[Start of section]
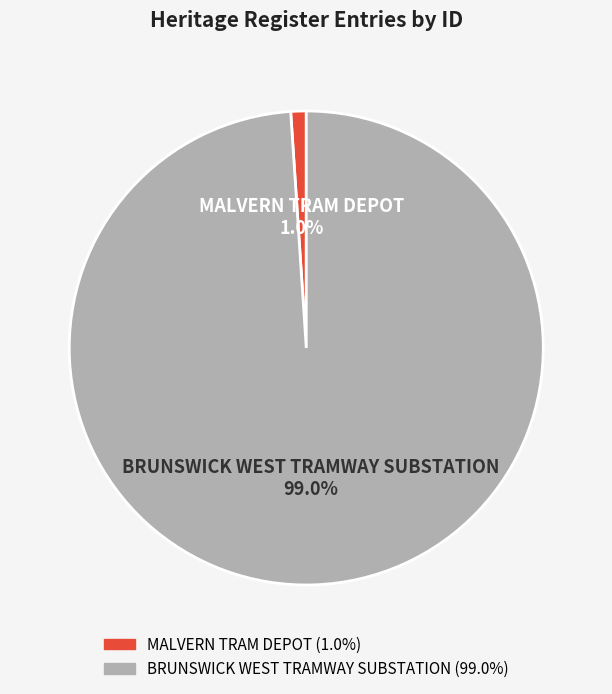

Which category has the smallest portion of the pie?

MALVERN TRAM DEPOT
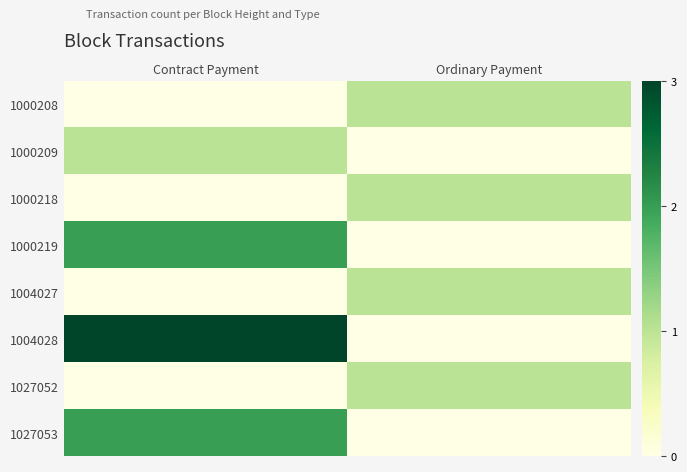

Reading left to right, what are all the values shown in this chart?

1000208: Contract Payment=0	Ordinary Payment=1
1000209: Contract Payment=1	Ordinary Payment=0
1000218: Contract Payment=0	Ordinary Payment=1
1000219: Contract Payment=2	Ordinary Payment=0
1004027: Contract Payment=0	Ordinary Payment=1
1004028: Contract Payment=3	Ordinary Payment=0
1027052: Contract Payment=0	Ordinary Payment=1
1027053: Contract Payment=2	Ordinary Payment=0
[End of section]
▸ TASK PROMPT: Format every line of the records above as a JSON list of strings, one string per line. Omit blank lines and leave the pictures out.

▸ ANSWER:
[
  "Which category has the smallest portion of the pie?",
  "MALVERN TRAM DEPOT",
  "Reading left to right, what are all the values shown in this chart?",
  "1000208: Contract Payment=0\tOrdinary Payment=1",
  "1000209: Contract Payment=1\tOrdinary Payment=0",
  "1000218: Contract Payment=0\tOrdinary Payment=1",
  "1000219: Contract Payment=2\tOrdinary Payment=0",
  "1004027: Contract Payment=0\tOrdinary Payment=1",
  "1004028: Contract Payment=3\tOrdinary Payment=0",
  "1027052: Contract Payment=0\tOrdinary Payment=1",
  "1027053: Contract Payment=2\tOrdinary Payment=0"
]